[[ EXERCISE MATERIAL open ]]

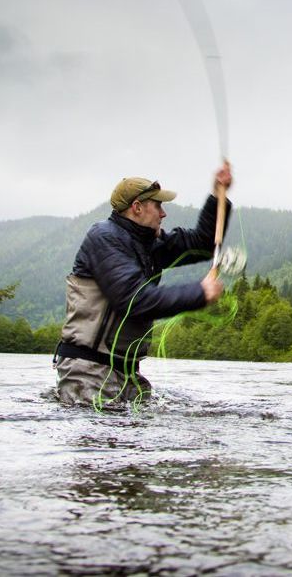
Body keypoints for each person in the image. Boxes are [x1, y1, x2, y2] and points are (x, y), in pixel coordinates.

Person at [54, 164, 232, 406]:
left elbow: (203, 243)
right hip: (88, 371)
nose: (163, 213)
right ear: (137, 207)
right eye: (158, 205)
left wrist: (217, 195)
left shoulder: (149, 244)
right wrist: (199, 293)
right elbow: (134, 300)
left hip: (125, 373)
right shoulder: (104, 239)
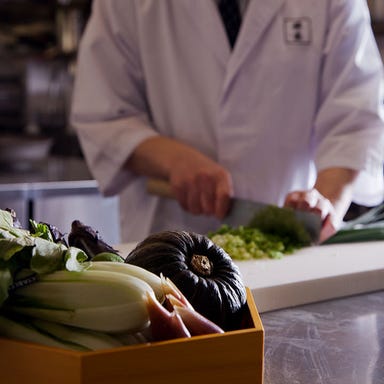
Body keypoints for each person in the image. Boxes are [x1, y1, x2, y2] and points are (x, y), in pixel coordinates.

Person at [70, 0, 384, 243]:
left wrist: (324, 201)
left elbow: (357, 117)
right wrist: (173, 160)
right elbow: (103, 113)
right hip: (165, 242)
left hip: (287, 247)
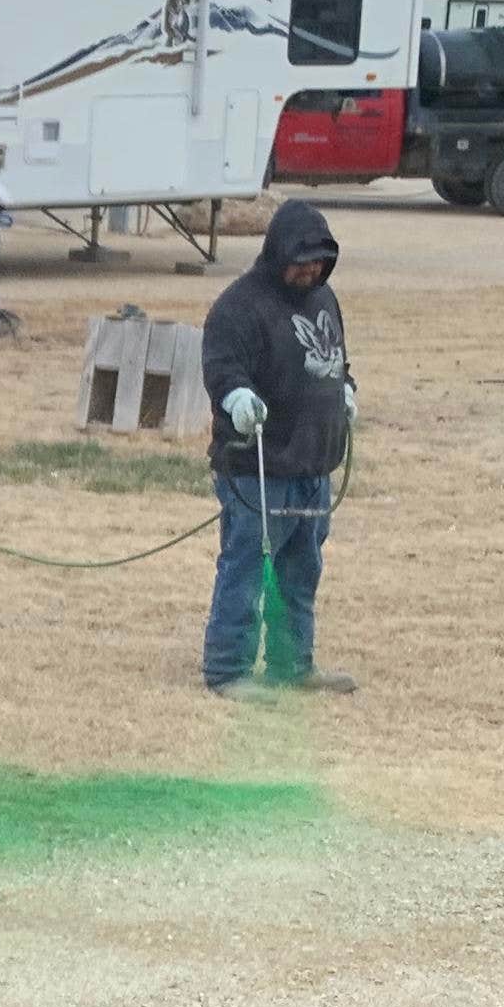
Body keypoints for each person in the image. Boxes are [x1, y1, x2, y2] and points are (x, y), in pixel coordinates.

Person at [198, 199, 358, 694]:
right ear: (278, 253)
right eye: (302, 259)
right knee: (247, 566)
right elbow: (221, 367)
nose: (310, 269)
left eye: (319, 260)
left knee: (300, 572)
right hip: (258, 469)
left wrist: (346, 388)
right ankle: (228, 670)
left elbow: (333, 359)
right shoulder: (238, 307)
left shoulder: (324, 297)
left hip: (312, 466)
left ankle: (292, 666)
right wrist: (237, 397)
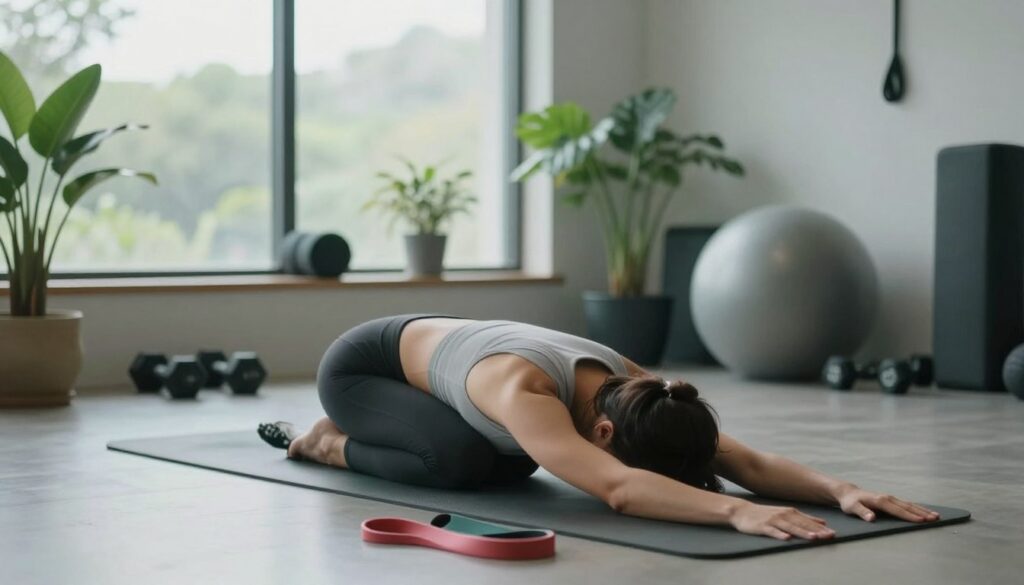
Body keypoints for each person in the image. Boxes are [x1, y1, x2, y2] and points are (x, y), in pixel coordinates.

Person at [258, 314, 939, 541]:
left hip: (437, 367)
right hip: (361, 370)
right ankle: (330, 442)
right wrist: (734, 512)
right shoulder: (527, 392)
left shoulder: (640, 389)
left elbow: (743, 459)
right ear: (607, 432)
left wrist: (842, 488)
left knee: (514, 463)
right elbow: (616, 488)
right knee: (465, 462)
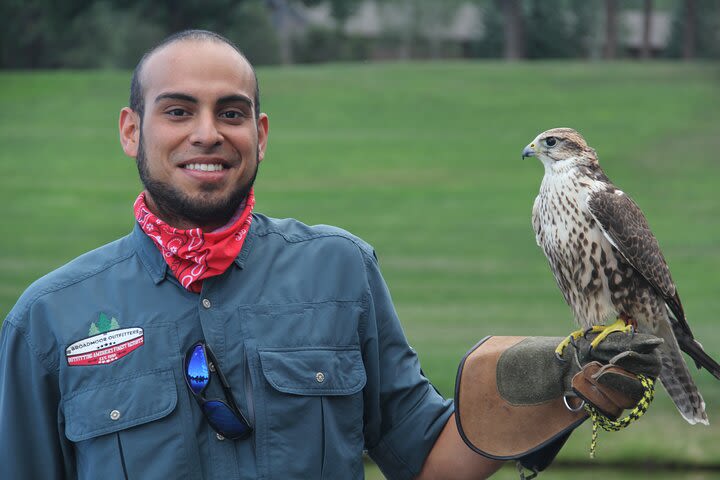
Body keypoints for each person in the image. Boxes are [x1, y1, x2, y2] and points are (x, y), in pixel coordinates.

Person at [0, 30, 660, 480]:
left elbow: (425, 459)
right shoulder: (49, 318)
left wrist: (559, 393)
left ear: (258, 134)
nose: (208, 133)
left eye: (231, 113)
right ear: (131, 130)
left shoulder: (339, 272)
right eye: (178, 111)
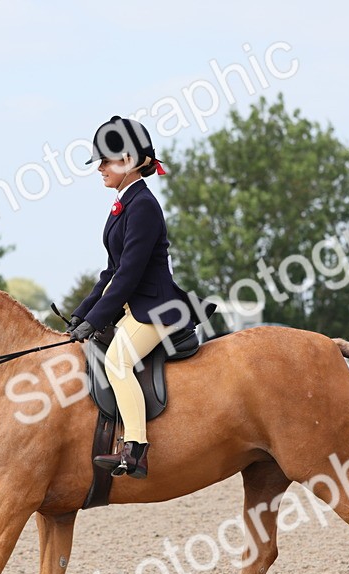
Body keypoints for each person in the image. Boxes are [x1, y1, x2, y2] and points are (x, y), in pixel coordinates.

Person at [67, 115, 198, 479]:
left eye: (107, 161)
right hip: (133, 307)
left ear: (130, 161)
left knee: (118, 362)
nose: (101, 169)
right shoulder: (125, 203)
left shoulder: (142, 205)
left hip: (154, 309)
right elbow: (110, 273)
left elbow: (128, 276)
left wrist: (96, 319)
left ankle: (135, 449)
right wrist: (81, 315)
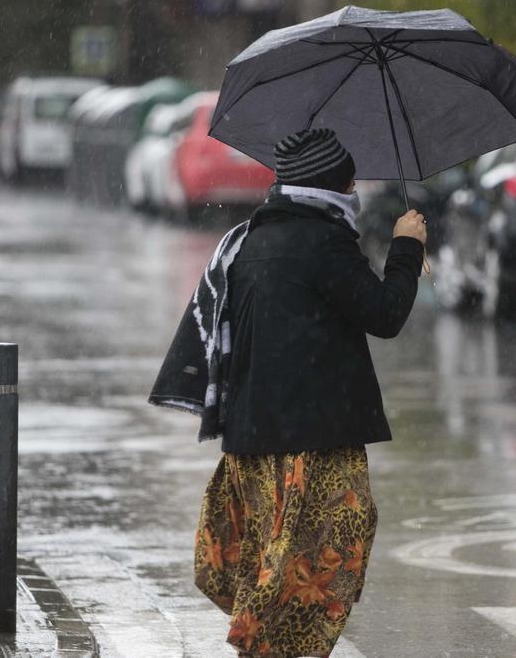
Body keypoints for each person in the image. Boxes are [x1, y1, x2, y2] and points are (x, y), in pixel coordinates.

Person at [153, 128, 426, 657]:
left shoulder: (252, 238)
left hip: (252, 439)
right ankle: (259, 644)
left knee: (273, 558)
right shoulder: (323, 242)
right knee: (318, 557)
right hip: (314, 442)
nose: (356, 190)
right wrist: (407, 249)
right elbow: (385, 313)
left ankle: (265, 643)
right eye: (350, 180)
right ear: (331, 185)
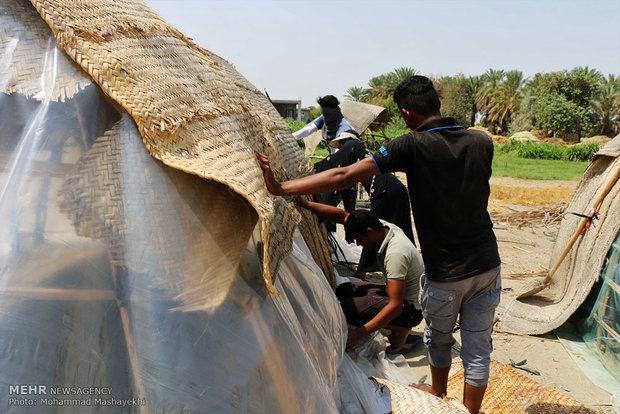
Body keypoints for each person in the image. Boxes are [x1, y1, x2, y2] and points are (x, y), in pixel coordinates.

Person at [255, 75, 501, 414]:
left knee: (439, 339)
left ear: (406, 113)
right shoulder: (481, 140)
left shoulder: (411, 145)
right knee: (477, 348)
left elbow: (343, 176)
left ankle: (441, 396)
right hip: (488, 263)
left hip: (448, 271)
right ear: (437, 105)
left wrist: (281, 188)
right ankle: (469, 410)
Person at [294, 196, 424, 353]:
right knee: (343, 289)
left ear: (369, 232)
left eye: (359, 239)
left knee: (347, 310)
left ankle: (402, 330)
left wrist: (357, 334)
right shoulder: (381, 226)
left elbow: (395, 306)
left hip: (411, 309)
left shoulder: (395, 254)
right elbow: (342, 216)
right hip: (403, 296)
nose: (358, 244)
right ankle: (397, 328)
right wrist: (304, 204)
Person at [312, 129, 415, 271]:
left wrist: (315, 170)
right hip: (396, 189)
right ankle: (408, 265)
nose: (341, 150)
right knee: (397, 229)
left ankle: (363, 271)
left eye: (341, 146)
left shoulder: (353, 146)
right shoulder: (360, 156)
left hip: (384, 191)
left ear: (344, 143)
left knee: (372, 231)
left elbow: (333, 165)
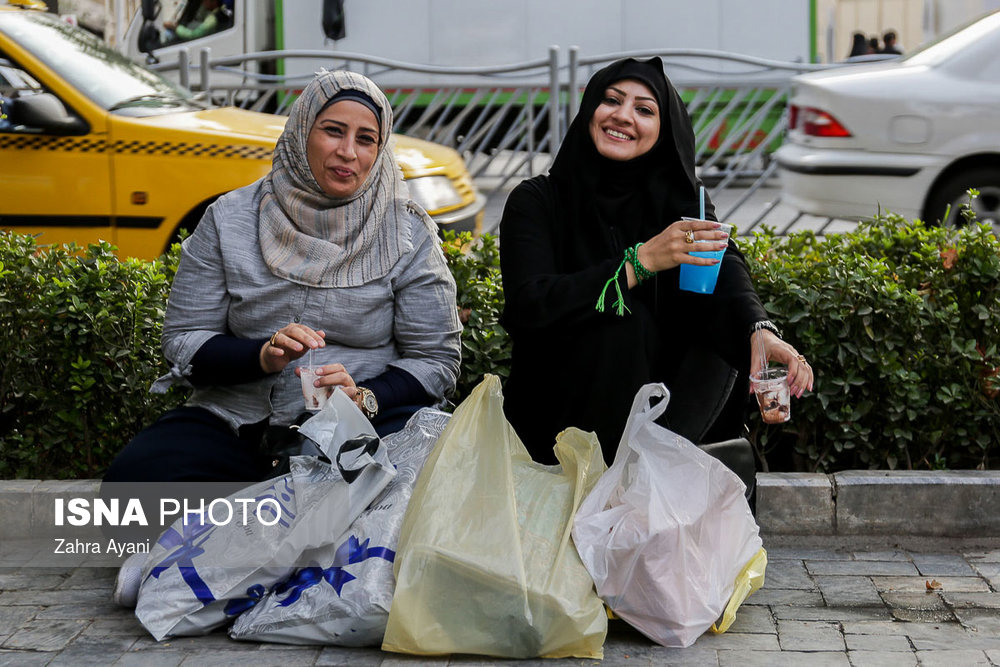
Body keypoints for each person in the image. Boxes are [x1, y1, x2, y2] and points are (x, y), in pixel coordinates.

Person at [103, 69, 462, 485]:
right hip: (238, 419)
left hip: (362, 422)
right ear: (301, 132)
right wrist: (261, 356)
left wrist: (366, 396)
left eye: (366, 139)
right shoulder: (230, 219)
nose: (348, 151)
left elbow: (435, 358)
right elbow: (184, 338)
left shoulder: (405, 231)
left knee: (405, 480)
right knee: (136, 481)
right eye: (333, 131)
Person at [499, 57, 813, 465]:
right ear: (590, 109)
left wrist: (760, 330)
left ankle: (679, 467)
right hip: (556, 429)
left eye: (644, 109)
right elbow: (531, 305)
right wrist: (641, 260)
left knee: (714, 333)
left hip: (667, 427)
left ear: (664, 130)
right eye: (611, 100)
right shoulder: (537, 201)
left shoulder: (679, 201)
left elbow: (723, 266)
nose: (623, 116)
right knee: (622, 327)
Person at [163, 0, 228, 43]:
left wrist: (175, 27)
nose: (202, 2)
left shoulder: (212, 20)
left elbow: (193, 35)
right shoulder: (220, 9)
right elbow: (200, 15)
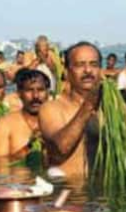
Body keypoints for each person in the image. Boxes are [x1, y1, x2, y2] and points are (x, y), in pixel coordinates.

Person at [38, 41, 102, 178]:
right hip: (68, 192)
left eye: (94, 64)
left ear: (100, 71)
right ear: (67, 72)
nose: (88, 70)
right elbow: (60, 150)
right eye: (80, 65)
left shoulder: (114, 109)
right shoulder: (51, 108)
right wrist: (88, 107)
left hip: (104, 193)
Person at [0, 69, 50, 159]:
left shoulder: (59, 121)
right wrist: (29, 147)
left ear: (48, 93)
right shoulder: (5, 124)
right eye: (29, 90)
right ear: (19, 93)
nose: (35, 96)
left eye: (40, 90)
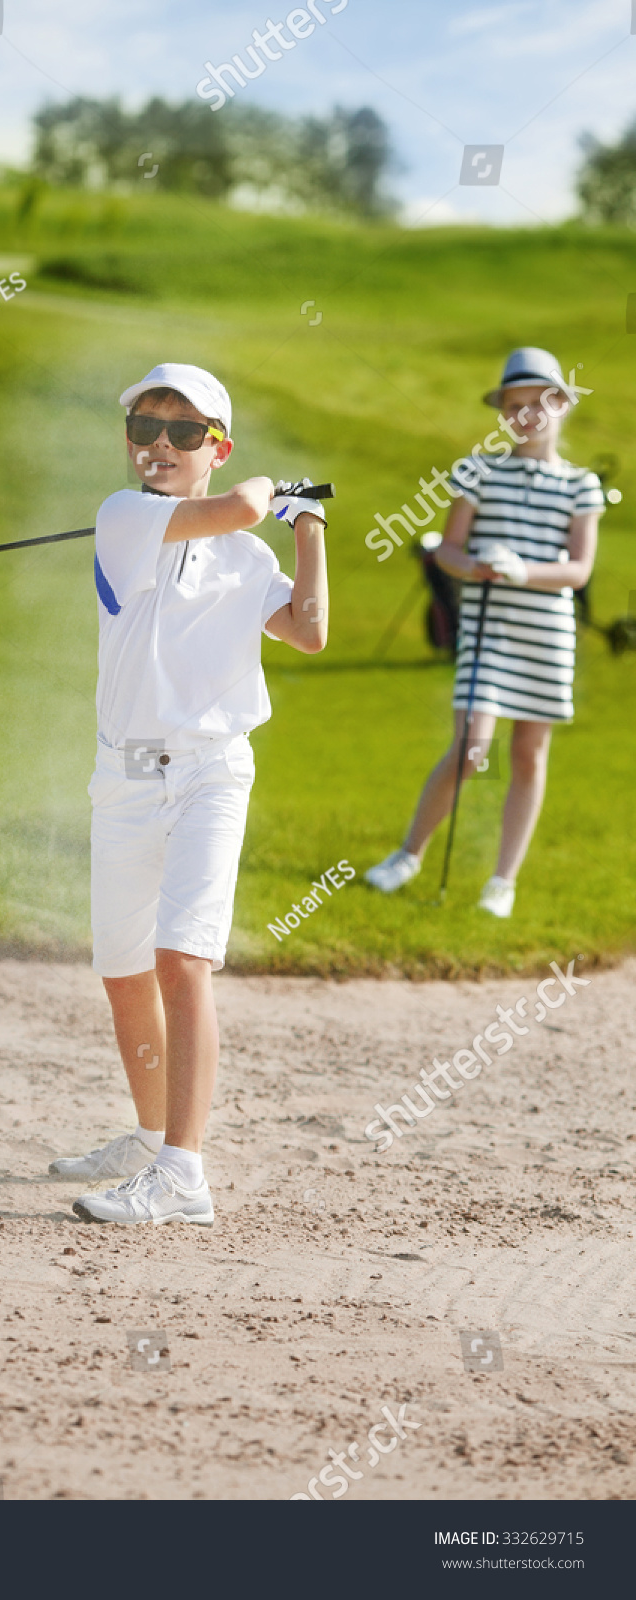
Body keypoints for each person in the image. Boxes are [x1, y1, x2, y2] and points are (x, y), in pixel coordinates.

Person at [50, 362, 329, 1225]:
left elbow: (310, 631)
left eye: (182, 432)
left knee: (181, 960)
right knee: (122, 971)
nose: (159, 445)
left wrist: (309, 524)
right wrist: (274, 492)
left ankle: (182, 1174)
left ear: (217, 445)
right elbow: (243, 505)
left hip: (210, 771)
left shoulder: (245, 559)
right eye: (144, 429)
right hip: (124, 776)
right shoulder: (124, 516)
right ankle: (146, 1136)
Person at [365, 347, 604, 918]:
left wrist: (523, 569)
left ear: (561, 404)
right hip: (488, 629)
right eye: (513, 406)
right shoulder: (477, 470)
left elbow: (579, 570)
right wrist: (471, 564)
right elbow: (446, 549)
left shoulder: (582, 485)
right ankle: (408, 855)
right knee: (473, 749)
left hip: (546, 636)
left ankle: (503, 882)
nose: (525, 417)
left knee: (527, 755)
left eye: (537, 404)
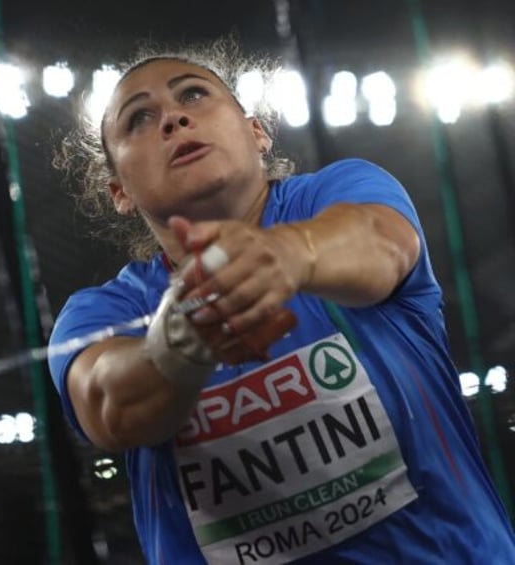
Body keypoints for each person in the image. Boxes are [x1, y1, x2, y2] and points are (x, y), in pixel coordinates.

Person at [47, 40, 515, 564]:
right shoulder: (98, 313)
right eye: (139, 119)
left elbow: (381, 245)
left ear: (257, 132)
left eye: (194, 95)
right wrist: (176, 347)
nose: (174, 119)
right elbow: (109, 406)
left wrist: (291, 252)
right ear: (119, 192)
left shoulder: (340, 192)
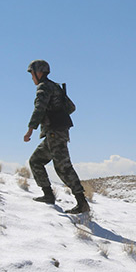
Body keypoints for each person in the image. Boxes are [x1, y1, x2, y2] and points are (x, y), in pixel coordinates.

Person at [23, 60, 89, 214]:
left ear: (38, 73)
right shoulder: (56, 87)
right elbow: (71, 107)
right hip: (55, 132)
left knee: (63, 167)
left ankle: (82, 203)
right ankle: (48, 195)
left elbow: (39, 108)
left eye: (32, 74)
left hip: (55, 132)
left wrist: (30, 130)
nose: (32, 77)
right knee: (36, 161)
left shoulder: (44, 87)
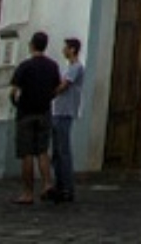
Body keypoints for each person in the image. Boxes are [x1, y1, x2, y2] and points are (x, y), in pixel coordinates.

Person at [9, 30, 61, 204]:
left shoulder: (25, 66)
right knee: (42, 151)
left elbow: (14, 91)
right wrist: (47, 98)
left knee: (27, 154)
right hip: (44, 112)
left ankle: (27, 192)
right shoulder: (52, 66)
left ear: (32, 45)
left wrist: (16, 103)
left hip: (26, 113)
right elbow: (56, 88)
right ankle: (47, 184)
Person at [51, 37, 85, 203]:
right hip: (58, 111)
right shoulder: (68, 67)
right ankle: (59, 185)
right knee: (57, 152)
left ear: (72, 49)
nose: (63, 50)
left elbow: (64, 86)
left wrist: (49, 93)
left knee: (63, 151)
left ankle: (67, 188)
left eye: (66, 48)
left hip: (65, 112)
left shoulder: (76, 67)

[[ EXERCISE MATERIAL closed ]]

## [TASK PROMPT]
Reproduce the data above exactly, but only the lines from the one showing "right ankle: (259, 644)" through the one showing "right knee: (343, 289)", with both ends kept and the pictures left out.

## [TASK RESPONSE]
right ankle: (259, 644)
left knee: (273, 558)
right shoulder: (323, 242)
right knee: (318, 557)
right hip: (314, 442)
nose: (356, 190)
right wrist: (407, 249)
right elbow: (385, 313)
left ankle: (265, 643)
right eye: (350, 180)
right ear: (331, 185)
Body keypoints for each person in the image. Boxes are [x1, y1, x2, y2] and points are (x, y), in pixel coordinates.

Person at [255, 75, 501, 414]:
left knee: (439, 339)
left ear: (406, 113)
right shoulder: (481, 140)
left shoulder: (411, 145)
right knee: (477, 348)
left elbow: (343, 176)
left ankle: (441, 396)
right hip: (488, 263)
left hip: (448, 271)
right ear: (437, 105)
left wrist: (281, 188)
right ankle: (469, 410)
Person at [294, 196, 424, 353]:
right knee: (343, 289)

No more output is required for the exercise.